Your tasks |
a – Name each emerging technology that the interview excerpt specifically identifies.
b – From the interview excerpt, extract the passage starting at "I don’t think" and ending at "sustain those reforms.".

On the other hand, we have all these amazing new emerging technologies in terms of the Internet, [and] the understandings we’re starting to gleam from big data, intelligent software and lots of other very sophisticated tools that are going to make it possible to implement these new pedagogical models and learning environments.

2. Following on this, how does the understanding of innovation at the system level differs from innovation at an institutional level?

I don’t think they’re very different. Innovation at the system level is still about finding a better way of doing things, just as it is at the institutional level, but what’s really critical about system-led initiatives aimed at fostering innovation is evidence. We have seen this time and time again at the University System of Maryland: that we want to be sure we look before we leap, that it’s really critically important to understand whether or not an innovation shows promise to create positive outcomes. Innovation is actually in and of itself a value-neutral term. It’s neither good nor bad, so it’s up to us to first determine whether we should move forward with these things before trying to scale up or sustain those reforms.

3. In terms of creating sustainable innovation and change, how do the approaches of an individual institution differ from that of a system?

The basic model for sustaining innovation is the same but there are things we can do at the system level that institutions can’t accomplish as easily on their own. For example, there are system-wide and state-wide policies that can get in the way of innovative practice. Some of the policies we have in place currently with regard to allowing online education into our states are beginning to get in the way of some of these innovations. We have faculty workload reports that have to be done for the state legislature that are based on older models of thinking about the kind of work faculty do that can get in the way of innovation. Those are things that are very difficult for institutions in and of themselves to affect change. When they can turn to the system for help in those areas, we can help actually clear the path for them.

Provided material |
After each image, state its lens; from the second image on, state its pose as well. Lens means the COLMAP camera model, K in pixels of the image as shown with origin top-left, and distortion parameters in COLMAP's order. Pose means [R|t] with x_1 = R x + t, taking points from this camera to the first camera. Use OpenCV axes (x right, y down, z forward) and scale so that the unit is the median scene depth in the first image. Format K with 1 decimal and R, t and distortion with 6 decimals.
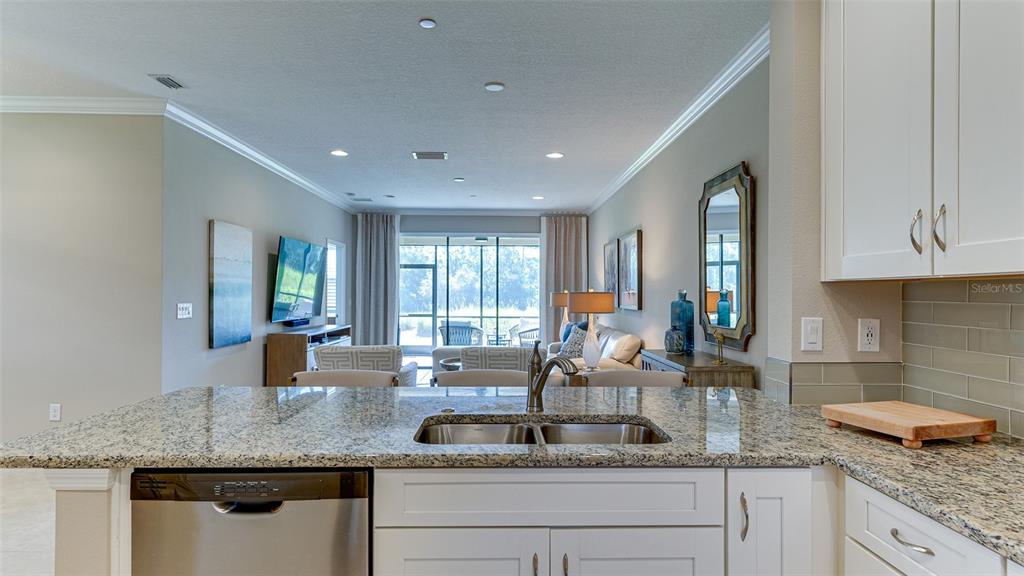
lens RADIAL K [[559.1, 0, 512.9], [0, 559.1, 294.7], [0, 0, 1]] dist [0.002134, -0.000197]
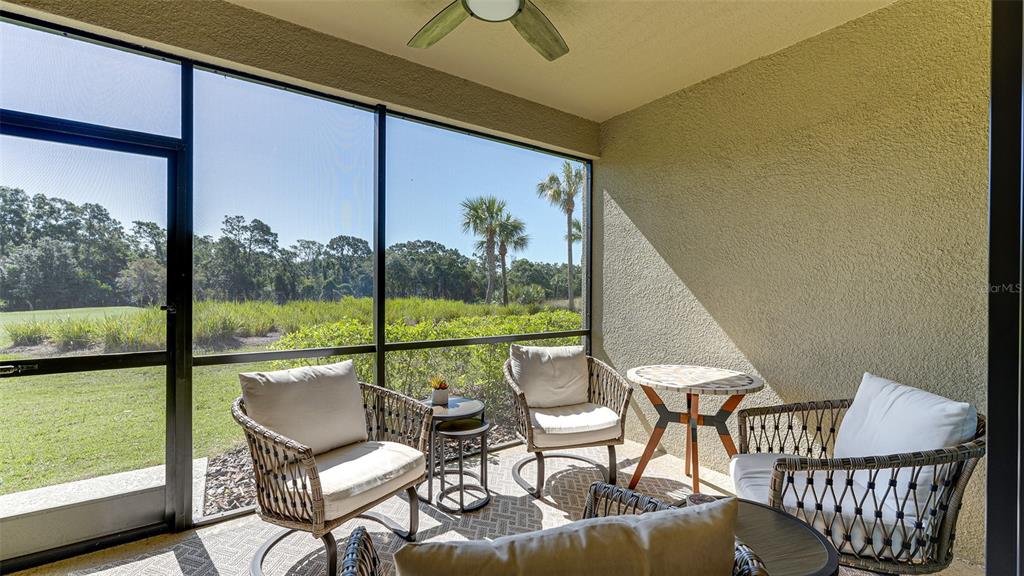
lens RADIAL K [[421.8, 0, 512.0], [0, 421.8, 288.0], [0, 0, 1]] dist [-0.000443, -0.000033]
pose [[0.832552, 0.002018, 0.553944, -0.260178], [-0.002369, 0.999997, -0.000082, 0.015242], [-0.553942, -0.001244, 0.832554, 1.656991]]
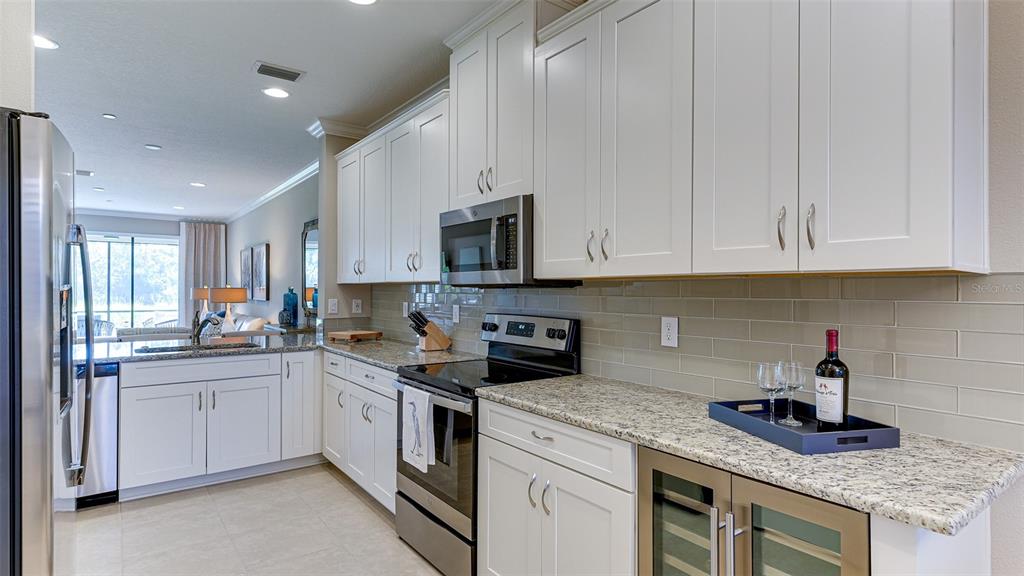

Answers to the exercises |
a –
the Internet
big data
intelligent software

b –
I don’t think they’re very different. Innovation at the system level is still about finding a better way of doing things, just as it is at the institutional level, but what’s really critical about system-led initiatives aimed at fostering innovation is evidence. We have seen this time and time again at the University System of Maryland: that we want to be sure we look before we leap, that it’s really critically important to understand whether or not an innovation shows promise to create positive outcomes. Innovation is actually in and of itself a value-neutral term. It’s neither good nor bad, so it’s up to us to first determine whether we should move forward with these things before trying to scale up or sustain those reforms.